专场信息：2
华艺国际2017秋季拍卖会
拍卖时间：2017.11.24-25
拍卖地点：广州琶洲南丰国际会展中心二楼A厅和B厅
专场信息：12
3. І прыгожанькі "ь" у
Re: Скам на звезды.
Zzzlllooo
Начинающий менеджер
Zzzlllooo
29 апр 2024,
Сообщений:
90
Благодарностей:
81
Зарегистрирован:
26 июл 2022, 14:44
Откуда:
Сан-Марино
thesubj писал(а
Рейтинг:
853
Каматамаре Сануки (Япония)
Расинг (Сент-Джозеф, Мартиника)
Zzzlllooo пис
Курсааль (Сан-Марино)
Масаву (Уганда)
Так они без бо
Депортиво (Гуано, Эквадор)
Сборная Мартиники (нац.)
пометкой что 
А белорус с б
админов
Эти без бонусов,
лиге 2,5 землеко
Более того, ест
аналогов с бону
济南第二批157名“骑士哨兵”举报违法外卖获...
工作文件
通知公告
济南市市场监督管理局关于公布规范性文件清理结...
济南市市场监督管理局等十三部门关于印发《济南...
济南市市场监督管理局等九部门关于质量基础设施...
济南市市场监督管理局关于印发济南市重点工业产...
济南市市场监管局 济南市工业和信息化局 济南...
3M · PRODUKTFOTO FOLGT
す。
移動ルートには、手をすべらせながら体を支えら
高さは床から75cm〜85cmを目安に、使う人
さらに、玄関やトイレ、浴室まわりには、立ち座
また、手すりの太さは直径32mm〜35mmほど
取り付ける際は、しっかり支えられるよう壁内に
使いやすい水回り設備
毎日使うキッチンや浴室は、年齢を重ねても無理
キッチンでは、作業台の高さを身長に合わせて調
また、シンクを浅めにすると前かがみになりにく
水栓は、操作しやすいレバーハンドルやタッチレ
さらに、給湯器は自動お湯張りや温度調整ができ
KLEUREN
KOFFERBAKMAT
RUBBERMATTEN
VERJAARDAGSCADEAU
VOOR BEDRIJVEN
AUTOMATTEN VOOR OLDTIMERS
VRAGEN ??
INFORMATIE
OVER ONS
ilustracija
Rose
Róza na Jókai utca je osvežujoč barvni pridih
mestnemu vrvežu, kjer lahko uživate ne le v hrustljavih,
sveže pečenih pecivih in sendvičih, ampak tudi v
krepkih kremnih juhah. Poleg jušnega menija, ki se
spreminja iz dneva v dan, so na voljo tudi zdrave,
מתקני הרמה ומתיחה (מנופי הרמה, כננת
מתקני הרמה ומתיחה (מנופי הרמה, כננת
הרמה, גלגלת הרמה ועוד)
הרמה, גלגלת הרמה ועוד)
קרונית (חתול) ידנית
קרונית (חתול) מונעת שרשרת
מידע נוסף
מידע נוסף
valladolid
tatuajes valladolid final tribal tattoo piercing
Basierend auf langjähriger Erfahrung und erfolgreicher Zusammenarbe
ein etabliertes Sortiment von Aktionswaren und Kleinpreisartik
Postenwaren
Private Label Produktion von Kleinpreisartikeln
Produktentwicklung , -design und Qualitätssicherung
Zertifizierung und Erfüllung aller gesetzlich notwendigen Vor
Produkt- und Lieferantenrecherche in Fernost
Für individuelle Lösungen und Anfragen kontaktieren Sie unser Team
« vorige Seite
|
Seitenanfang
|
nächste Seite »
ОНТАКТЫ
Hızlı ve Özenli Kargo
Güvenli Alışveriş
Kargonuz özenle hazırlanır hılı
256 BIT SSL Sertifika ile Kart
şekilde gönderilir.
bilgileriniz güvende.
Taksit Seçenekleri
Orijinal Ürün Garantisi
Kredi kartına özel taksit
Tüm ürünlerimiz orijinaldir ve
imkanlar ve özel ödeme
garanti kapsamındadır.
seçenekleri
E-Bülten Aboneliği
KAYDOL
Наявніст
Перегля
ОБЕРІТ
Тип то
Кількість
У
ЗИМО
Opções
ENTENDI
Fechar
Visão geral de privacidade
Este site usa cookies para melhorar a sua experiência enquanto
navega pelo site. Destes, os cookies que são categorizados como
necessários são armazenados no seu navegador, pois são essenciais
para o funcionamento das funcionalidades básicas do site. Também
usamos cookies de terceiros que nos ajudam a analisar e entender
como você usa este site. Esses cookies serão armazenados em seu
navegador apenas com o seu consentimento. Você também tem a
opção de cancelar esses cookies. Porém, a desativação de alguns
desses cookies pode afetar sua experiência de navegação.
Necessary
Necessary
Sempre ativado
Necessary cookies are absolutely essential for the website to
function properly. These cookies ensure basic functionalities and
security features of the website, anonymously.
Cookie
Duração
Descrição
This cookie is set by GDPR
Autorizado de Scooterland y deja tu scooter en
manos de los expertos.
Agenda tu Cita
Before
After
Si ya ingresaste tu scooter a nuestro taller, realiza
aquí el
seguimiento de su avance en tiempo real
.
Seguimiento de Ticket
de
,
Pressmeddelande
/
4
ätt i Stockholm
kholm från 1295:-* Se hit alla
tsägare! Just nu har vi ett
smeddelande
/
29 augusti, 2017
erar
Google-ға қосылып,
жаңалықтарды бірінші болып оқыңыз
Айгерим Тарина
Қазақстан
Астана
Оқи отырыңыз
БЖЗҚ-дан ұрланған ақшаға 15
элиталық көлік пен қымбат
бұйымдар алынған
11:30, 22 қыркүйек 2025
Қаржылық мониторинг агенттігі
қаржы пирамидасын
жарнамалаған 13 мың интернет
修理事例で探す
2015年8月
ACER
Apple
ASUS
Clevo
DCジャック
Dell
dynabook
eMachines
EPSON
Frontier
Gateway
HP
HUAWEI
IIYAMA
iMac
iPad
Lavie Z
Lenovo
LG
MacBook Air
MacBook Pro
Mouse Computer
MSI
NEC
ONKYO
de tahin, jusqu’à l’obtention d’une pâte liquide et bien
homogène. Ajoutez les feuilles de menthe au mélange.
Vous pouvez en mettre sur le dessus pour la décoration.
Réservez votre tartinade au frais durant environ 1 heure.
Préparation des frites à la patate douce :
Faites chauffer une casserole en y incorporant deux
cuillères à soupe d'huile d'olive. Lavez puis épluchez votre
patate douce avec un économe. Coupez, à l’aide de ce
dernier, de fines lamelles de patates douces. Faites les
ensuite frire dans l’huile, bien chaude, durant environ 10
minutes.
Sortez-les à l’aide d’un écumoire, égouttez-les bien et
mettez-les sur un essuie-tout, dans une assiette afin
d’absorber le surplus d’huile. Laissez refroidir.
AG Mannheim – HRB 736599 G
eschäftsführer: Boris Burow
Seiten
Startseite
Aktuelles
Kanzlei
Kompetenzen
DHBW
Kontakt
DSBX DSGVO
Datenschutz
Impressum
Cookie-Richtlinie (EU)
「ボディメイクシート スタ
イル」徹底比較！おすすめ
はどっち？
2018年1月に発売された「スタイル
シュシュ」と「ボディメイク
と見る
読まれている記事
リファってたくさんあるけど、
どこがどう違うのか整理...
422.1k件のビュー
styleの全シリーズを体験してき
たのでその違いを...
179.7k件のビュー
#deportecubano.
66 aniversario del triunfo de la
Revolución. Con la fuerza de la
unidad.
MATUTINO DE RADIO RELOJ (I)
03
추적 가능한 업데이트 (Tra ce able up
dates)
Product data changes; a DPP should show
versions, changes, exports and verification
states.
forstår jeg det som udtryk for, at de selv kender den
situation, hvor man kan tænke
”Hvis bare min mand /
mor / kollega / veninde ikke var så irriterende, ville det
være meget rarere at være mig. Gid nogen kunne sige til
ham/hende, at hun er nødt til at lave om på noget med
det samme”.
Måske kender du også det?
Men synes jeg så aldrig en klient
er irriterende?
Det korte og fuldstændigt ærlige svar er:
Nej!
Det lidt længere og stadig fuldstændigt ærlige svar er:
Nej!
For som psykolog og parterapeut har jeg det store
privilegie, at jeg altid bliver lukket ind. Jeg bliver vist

......

▶ Required action: Rewrite every line from the start of the rows through the line holding "济南市市场监督管理局等九部门关于质量基础设施...", inclusive, replacing "Сан-Марино" with "Монако" and leaving everything else unchanged.

▶ Answer to this task:
专场信息：2
华艺国际2017秋季拍卖会
拍卖时间：2017.11.24-25
拍卖地点：广州琶洲南丰国际会展中心二楼A厅和B厅
专场信息：12
3. І прыгожанькі "ь" у
Re: Скам на звезды.
Zzzlllooo
Начинающий менеджер
Zzzlllooo
29 апр 2024,
Сообщений:
90
Благодарностей:
81
Зарегистрирован:
26 июл 2022, 14:44
Откуда:
Монако
thesubj писал(а
Рейтинг:
853
Каматамаре Сануки (Япония)
Расинг (Сент-Джозеф, Мартиника)
Zzzlllooo пис
Курсааль (Монако)
Масаву (Уганда)
Так они без бо
Депортиво (Гуано, Эквадор)
Сборная Мартиники (нац.)
пометкой что 
А белорус с б
админов
Эти без бонусов,
лиге 2,5 землеко
Более того, ест
аналогов с бону
济南第二批157名“骑士哨兵”举报违法外卖获...
工作文件
通知公告
济南市市场监督管理局关于公布规范性文件清理结...
济南市市场监督管理局等十三部门关于印发《济南...
济南市市场监督管理局等九部门关于质量基础设施...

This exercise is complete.